--- Data supplied ---
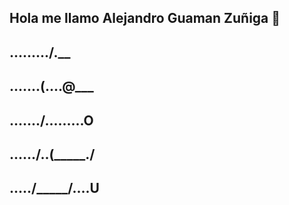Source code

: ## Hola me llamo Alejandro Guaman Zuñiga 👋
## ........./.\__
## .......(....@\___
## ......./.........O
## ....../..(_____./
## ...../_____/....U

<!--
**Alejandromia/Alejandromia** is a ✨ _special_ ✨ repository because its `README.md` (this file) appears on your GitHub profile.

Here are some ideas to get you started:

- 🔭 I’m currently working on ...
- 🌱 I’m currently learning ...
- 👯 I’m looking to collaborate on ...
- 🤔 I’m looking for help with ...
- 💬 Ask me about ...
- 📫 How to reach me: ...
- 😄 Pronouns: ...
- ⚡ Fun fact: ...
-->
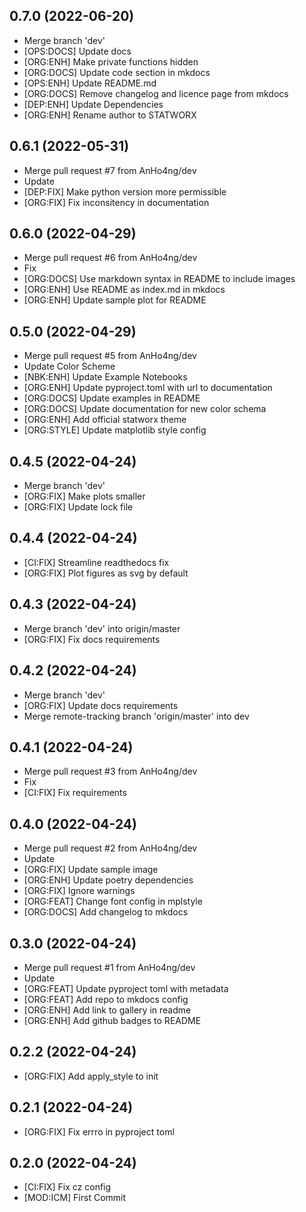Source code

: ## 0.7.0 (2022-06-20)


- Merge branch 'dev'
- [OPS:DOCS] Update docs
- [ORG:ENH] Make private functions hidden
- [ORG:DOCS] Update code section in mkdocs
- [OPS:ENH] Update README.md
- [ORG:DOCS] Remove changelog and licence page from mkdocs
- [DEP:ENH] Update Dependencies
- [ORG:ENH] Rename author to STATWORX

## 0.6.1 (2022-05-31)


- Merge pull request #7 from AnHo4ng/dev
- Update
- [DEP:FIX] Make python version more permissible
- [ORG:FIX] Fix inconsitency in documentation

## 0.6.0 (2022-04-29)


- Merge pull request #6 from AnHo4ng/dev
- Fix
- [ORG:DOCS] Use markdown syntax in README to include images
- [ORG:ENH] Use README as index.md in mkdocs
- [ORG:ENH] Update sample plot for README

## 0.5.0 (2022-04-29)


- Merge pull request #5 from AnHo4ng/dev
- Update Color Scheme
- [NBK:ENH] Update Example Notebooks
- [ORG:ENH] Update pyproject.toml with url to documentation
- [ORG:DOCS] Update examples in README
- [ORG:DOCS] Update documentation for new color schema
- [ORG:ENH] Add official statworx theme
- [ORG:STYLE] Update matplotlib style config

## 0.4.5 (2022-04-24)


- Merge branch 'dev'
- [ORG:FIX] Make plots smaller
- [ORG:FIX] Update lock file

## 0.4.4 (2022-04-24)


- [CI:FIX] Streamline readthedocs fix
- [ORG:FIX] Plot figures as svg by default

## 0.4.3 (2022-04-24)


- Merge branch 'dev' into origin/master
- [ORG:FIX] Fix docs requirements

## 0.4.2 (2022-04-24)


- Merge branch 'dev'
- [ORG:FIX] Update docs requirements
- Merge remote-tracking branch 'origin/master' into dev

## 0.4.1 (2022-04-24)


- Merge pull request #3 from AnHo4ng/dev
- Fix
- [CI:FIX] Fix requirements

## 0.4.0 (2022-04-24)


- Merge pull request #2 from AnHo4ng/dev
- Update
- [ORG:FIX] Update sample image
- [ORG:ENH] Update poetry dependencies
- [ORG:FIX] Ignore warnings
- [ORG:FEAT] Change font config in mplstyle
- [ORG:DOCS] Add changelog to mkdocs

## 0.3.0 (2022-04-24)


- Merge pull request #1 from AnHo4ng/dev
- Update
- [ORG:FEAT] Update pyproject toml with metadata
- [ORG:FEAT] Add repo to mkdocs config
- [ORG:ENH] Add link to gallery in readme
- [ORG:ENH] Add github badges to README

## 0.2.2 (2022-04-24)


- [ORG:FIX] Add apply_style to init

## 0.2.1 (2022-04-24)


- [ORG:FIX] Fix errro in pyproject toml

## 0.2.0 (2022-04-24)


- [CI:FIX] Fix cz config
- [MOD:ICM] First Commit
---
--- Data supplied ---
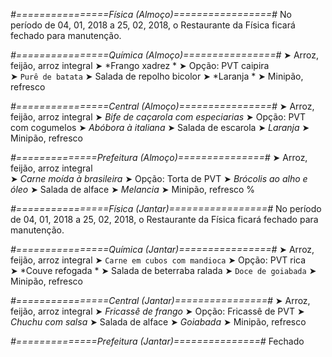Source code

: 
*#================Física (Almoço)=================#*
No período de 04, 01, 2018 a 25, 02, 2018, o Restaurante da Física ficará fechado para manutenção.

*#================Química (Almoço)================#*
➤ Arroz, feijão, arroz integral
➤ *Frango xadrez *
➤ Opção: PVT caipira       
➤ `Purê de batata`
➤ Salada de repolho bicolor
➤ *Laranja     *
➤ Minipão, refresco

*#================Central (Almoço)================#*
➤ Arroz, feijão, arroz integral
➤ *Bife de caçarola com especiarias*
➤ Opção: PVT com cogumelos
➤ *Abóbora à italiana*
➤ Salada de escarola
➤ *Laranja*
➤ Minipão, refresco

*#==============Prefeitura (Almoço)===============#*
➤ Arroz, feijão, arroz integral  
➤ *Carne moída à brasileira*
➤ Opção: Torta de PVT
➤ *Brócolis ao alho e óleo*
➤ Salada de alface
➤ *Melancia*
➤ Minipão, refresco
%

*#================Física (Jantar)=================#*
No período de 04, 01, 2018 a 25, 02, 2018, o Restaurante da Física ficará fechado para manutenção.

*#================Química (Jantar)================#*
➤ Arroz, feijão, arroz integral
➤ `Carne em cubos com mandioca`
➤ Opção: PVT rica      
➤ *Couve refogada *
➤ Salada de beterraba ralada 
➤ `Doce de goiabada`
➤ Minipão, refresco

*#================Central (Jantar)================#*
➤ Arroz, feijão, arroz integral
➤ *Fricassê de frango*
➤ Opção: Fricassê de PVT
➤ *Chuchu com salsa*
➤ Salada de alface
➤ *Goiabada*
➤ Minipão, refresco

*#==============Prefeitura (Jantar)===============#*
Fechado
---
● **What the task requires**
Copy out, unchanged, every line from the one containing "## 0.4.3 (2022-04-24)" through the one containing "- [MOD:ICM] First Commit", with both of those lines included.

● **Written response**
## 0.4.3 (2022-04-24)


- Merge branch 'dev' into origin/master
- [ORG:FIX] Fix docs requirements

## 0.4.2 (2022-04-24)


- Merge branch 'dev'
- [ORG:FIX] Update docs requirements
- Merge remote-tracking branch 'origin/master' into dev

## 0.4.1 (2022-04-24)


- Merge pull request #3 from AnHo4ng/dev
- Fix
- [CI:FIX] Fix requirements

## 0.4.0 (2022-04-24)


- Merge pull request #2 from AnHo4ng/dev
- Update
- [ORG:FIX] Update sample image
- [ORG:ENH] Update poetry dependencies
- [ORG:FIX] Ignore warnings
- [ORG:FEAT] Change font config in mplstyle
- [ORG:DOCS] Add changelog to mkdocs

## 0.3.0 (2022-04-24)


- Merge pull request #1 from AnHo4ng/dev
- Update
- [ORG:FEAT] Update pyproject toml with metadata
- [ORG:FEAT] Add repo to mkdocs config
- [ORG:ENH] Add link to gallery in readme
- [ORG:ENH] Add github badges to README

## 0.2.2 (2022-04-24)


- [ORG:FIX] Add apply_style to init

## 0.2.1 (2022-04-24)


- [ORG:FIX] Fix errro in pyproject toml

## 0.2.0 (2022-04-24)


- [CI:FIX] Fix cz config
- [MOD:ICM] First Commit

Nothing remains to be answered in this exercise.